- **Your task**:
Work out how many lines of the entries have the word "distance" in them. Respond with that number only.

- **Records for the exercise**:
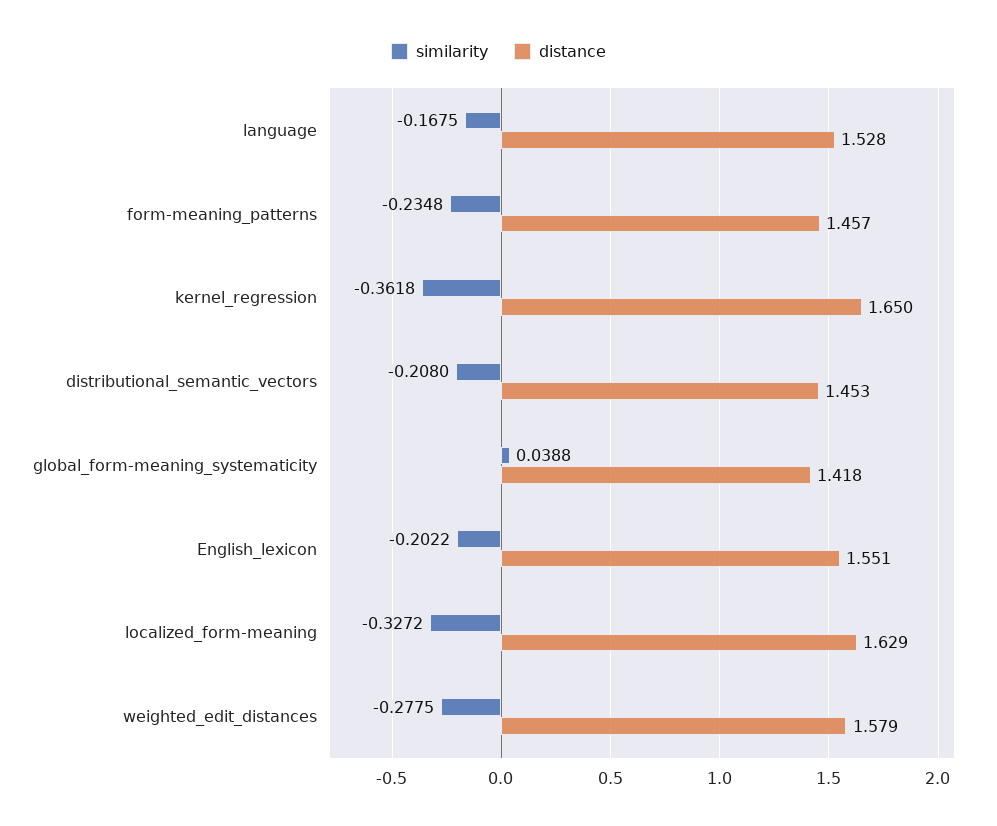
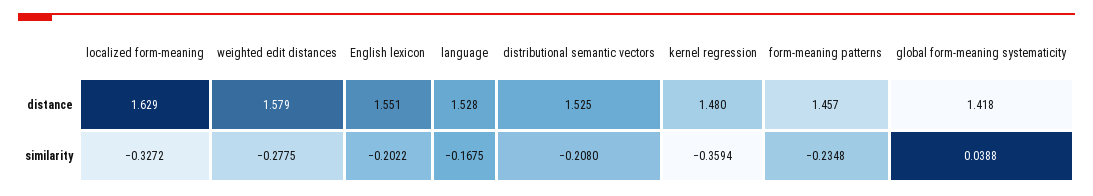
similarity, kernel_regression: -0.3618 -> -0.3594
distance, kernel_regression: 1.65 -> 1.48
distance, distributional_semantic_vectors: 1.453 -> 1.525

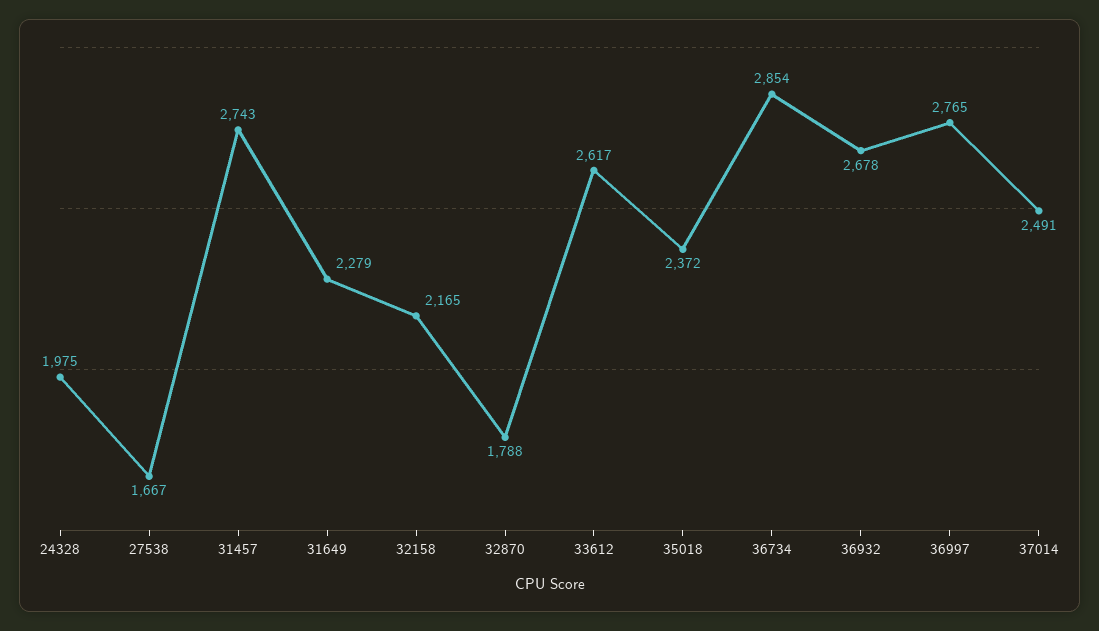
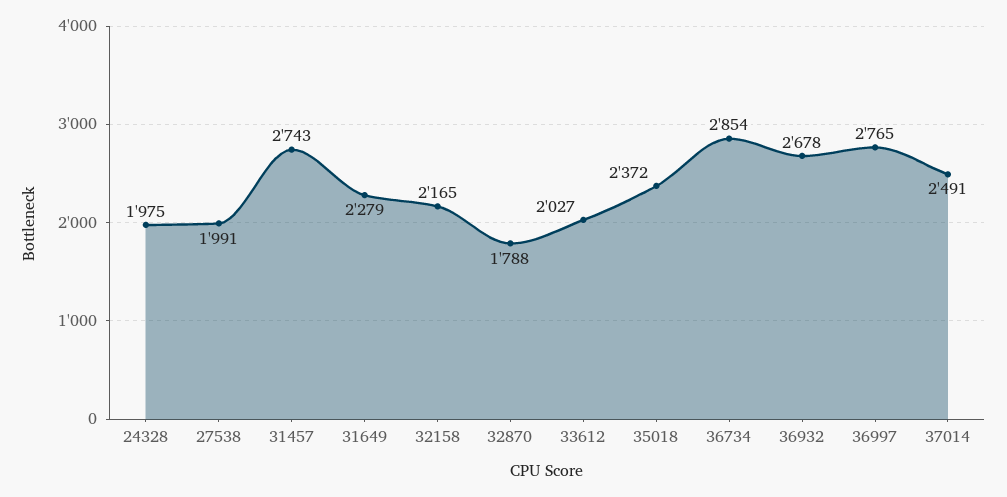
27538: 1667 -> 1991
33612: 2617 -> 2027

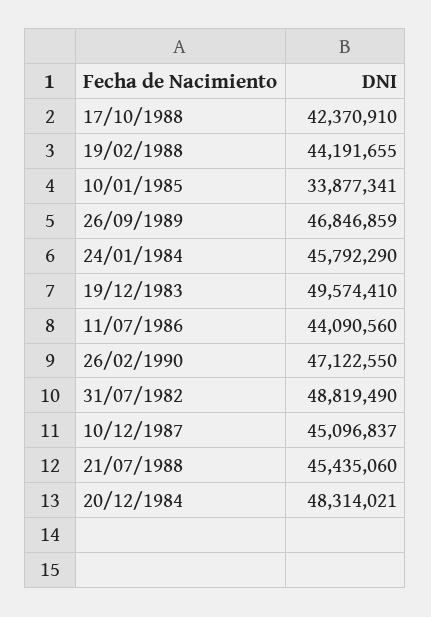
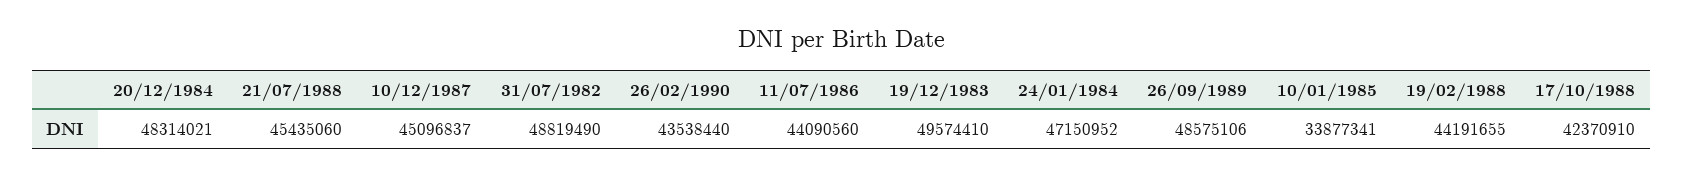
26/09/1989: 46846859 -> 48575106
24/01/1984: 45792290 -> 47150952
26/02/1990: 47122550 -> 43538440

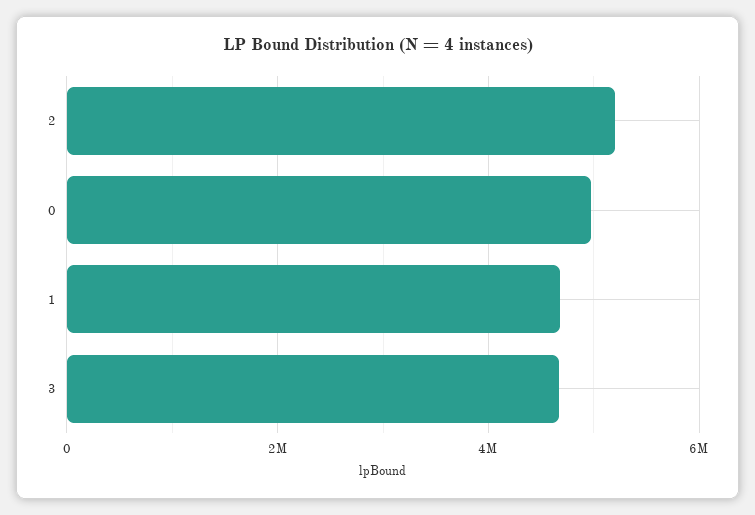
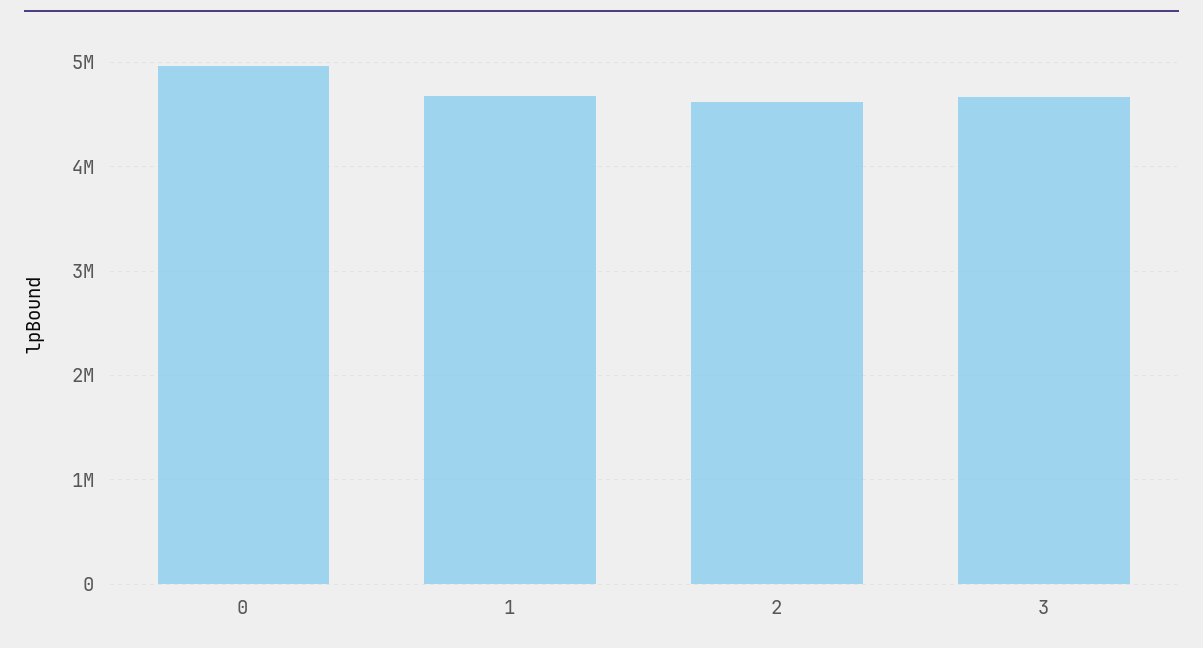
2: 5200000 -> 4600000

- **The completed task**:
2